脆弱国を支援することにより、アフリカ大陸の5分の1の人口を抱え、貧困層のかなりの割合を占めるこれらの国々の経済を強化することができます。脆弱性は突発的に発生すると同時に広がりやすいものでもあります。このため、多様なニーズに合わせた支援が必要とされるほか、対話、現地のオーナーシップ、成功の評価を軸とした連続的かつ地域的なアプローチが求められます。


農業と食料安全保障

統合化されたバリューチェーンのアプローチを通じ農業と食糧安全保障を強化することにより、アフリカ村落部の人々の暮らしを改善することができます。それら人々の多くは農業に生計を依存しており、かなりの部分が不安定な気候に慢性的に脆弱な状態にあります。アフリカは自給自足の経済であり、人口の70%以上が農業に従事していますが、自らのニーズを満たせないことがあまりに多いのです。
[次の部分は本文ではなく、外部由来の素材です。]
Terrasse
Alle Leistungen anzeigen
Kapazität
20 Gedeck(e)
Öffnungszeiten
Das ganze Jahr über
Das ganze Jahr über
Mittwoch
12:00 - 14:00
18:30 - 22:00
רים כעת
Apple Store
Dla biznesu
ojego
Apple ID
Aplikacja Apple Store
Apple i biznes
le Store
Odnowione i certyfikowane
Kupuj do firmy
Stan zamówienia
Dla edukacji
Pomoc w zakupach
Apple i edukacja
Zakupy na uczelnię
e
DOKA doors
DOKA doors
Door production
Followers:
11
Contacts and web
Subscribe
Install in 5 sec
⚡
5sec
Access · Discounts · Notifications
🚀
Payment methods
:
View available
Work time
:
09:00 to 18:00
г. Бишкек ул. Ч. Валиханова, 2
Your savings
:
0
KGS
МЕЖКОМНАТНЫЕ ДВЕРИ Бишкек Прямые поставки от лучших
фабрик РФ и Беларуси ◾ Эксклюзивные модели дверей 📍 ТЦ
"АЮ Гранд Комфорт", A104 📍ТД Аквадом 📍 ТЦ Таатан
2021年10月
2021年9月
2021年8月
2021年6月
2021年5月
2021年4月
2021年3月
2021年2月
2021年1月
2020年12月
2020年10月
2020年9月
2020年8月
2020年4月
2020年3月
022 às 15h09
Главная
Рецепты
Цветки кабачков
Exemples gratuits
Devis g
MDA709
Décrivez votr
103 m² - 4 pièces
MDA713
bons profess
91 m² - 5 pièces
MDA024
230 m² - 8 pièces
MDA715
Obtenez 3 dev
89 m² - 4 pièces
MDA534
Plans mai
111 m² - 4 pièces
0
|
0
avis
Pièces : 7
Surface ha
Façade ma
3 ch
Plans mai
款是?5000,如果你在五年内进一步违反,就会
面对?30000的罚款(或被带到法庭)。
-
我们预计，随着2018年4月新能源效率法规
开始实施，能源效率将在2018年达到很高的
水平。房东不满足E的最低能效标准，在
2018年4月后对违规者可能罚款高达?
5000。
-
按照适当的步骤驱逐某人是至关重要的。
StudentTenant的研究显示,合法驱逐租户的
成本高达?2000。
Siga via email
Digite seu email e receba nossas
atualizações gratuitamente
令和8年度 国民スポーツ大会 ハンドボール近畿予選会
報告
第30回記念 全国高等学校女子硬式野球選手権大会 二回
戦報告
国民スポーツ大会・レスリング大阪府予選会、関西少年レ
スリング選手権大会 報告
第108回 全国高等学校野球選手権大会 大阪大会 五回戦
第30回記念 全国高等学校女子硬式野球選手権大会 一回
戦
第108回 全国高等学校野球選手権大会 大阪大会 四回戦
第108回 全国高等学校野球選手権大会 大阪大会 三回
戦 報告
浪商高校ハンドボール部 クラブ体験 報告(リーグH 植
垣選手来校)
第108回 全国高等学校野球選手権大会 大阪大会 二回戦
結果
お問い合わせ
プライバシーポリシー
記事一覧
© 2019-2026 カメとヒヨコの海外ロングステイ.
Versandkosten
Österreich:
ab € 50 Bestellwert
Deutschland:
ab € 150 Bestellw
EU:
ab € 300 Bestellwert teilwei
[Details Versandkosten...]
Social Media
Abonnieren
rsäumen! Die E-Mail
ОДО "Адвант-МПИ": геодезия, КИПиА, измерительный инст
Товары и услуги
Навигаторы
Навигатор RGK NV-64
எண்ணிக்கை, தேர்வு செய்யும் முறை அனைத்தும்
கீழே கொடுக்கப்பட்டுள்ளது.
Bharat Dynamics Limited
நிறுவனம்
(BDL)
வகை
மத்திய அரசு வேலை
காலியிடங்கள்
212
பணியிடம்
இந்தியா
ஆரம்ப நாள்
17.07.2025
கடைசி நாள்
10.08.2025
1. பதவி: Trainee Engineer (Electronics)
村落部のインフラ(村落部における道路、灌漑、電気、貯蔵施設、市場へのアクセス、自然保護のシステム、供給ネットワークなど)への投資を継続することにより、AfDBはアフリカ諸国の農業の生産性と競争力を高める支援をしていきます。

さらに、地域のインフラ整備に投資し、食料及び肥料などの投入物の輸入に対する貿易障壁を取り除くための政策対話を進めることにより、食料価格の変動を抑制し食料不安の低減を支援していきます。


ジェンダー

女性及び少女の能力を高め、機会を広げることは、アフリカの人口の半分の生産性の向上、労働市場への参加の増進につながります。女性の知識、スキル開発、法律上の権利そして財産権を重視することは、女性の仕事の地位を向上させる基礎となります。女性と少女が担うアフリカ大陸の負担は半分を大きく超えるほどですが、同時に、所得を生む可能性という点でも彼女らは圧倒的に高いポテンシャルを備えています。